At the same time, management “continues to scour the landscape for attractive acquisitions, both looking at publicly marketed deals and spending time self-sourcing potential acquisition ideas, a route that has proved successful in the past.”

EQT Corp.’s (EQT) objective is to keep watch for possible acquisitions to increase its core inventory and block up its acreage position in the Marcellus and Utica. EQT has 600,000 total Marcellus acres and hundreds of thousands more in the Utica.

It may not have to look far. EQT’s offset operators, such as Chevron Corp. (CVX), have not been especially active on their operated acreage, citing struggles to match the cost savings attained by independent operators.

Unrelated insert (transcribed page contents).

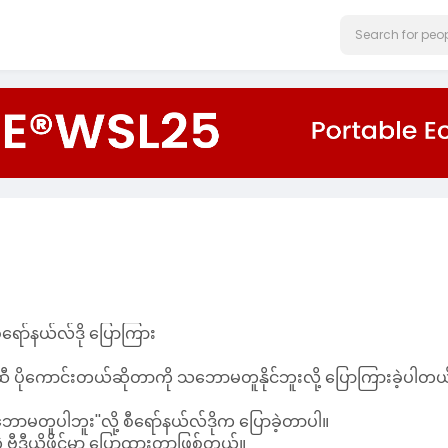
ရော်နယ်လ်ဒို ပြောကြား
ီ ပိုကောင်းတယ်ဆိုတာကို သဘောမတူနိုင်ဘူးလို့ ပြောကြားခဲ့ပါတယ
ာမတူပါဘူး''လို့ စီရော်နယ်လ်ဒိုက ပြောခဲ့တာပါ။
့ ဗီဒီယိုဖိုင်မှာ ပြောထားတာဖြစ်တယ်။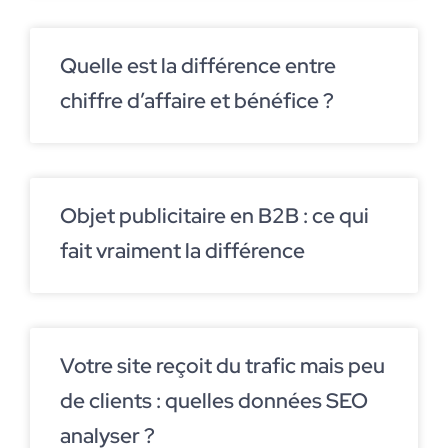
Quelle est la différence entre
chiffre d’affaire et bénéfice ?
Objet publicitaire en B2B : ce qui
fait vraiment la différence
Votre site reçoit du trafic mais peu
de clients : quelles données SEO
analyser ?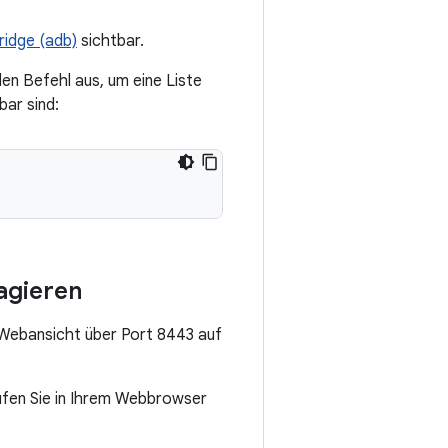
ridge (adb)
sichtbar.
den Befehl aus, um eine Liste
ar sind:
agieren
Webansicht über Port 8443 auf
rufen Sie in Ihrem Webbrowser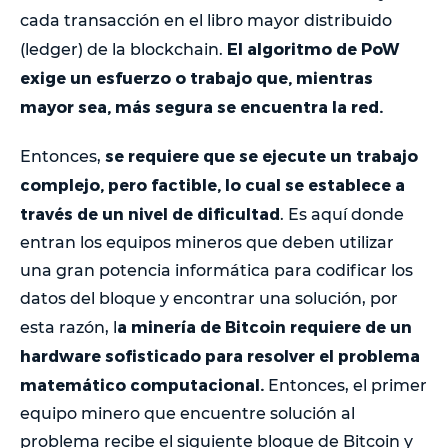
cada transacción en el libro mayor distribuido
El algoritmo de PoW
(ledger) de la blockchain.
exige un esfuerzo o trabajo que, mientras
mayor sea, más segura se encuentra la red.
se requiere que se ejecute un trabajo
Entonces,
complejo, pero factible, lo cual se establece a
través de un nivel de dificultad
. Es aquí donde
entran los equipos mineros que deben utilizar
una gran potencia informática para codificar los
datos del bloque y encontrar una solución, por
a minería de Bitcoin requiere de un
esta razón, l
hardware sofisticado para resolver el problema
matemático computacional.
Entonces, el primer
equipo minero que encuentre solución al
problema recibe el siguiente bloque de Bitcoin y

“We believe a core acreage acquisition that would facilitate longer laterals would be viewed positively for EQT,” Kelly said.

Sellers

A few E&Ps are trying to move assets.

Whiting Petroleum Corp. (WLL) is still targeting asset sales of $500 million to $1 billion. The company wants to unload assets following the $6 billion purchase of Kodiak Oil & Gas in 2014.

In April, Whiting said it sold conventional, operated and nonoperated properties to a private buyer for $108 million, with proceeds likely used on the balance sheet. Kelly said management will likely announce a deal with second-quarter earnings.

“Expectations are set at $200 million to $500 million in noncore producing properties, with the higher end assuming the sale of North Ward Estes,” he said.

Another company looking to sell: Resolute Energy Corp. (REN). Resolute has seen a great deal of interest in its Powder River Basin assets, but doesn’t expect to bring in up to $150 million as GHS estimated.

Management would not be a seller on the low side, though, which would be a proved developed producing PV-10 value of about $50 million.

The company has also received interest from buyers in its Denton Field in the Permian Basin on the Central Basin Platform. The asset had first-quarter 2015 production of about 700 barrels of oil equivalent per day (boe/d), mostly oil. At production multiples of $50,000 per boe/d, the field would be worth about $35 million.

Resolute doesn’t expect to put Denton up for sale in the third quarter of 2015, but said it could happen between the fourth quarter and first quarter of 2016.

“The company remains optimistic about entering into a joint venture in the Permian Basin so it can resume drilling,” Kelly said.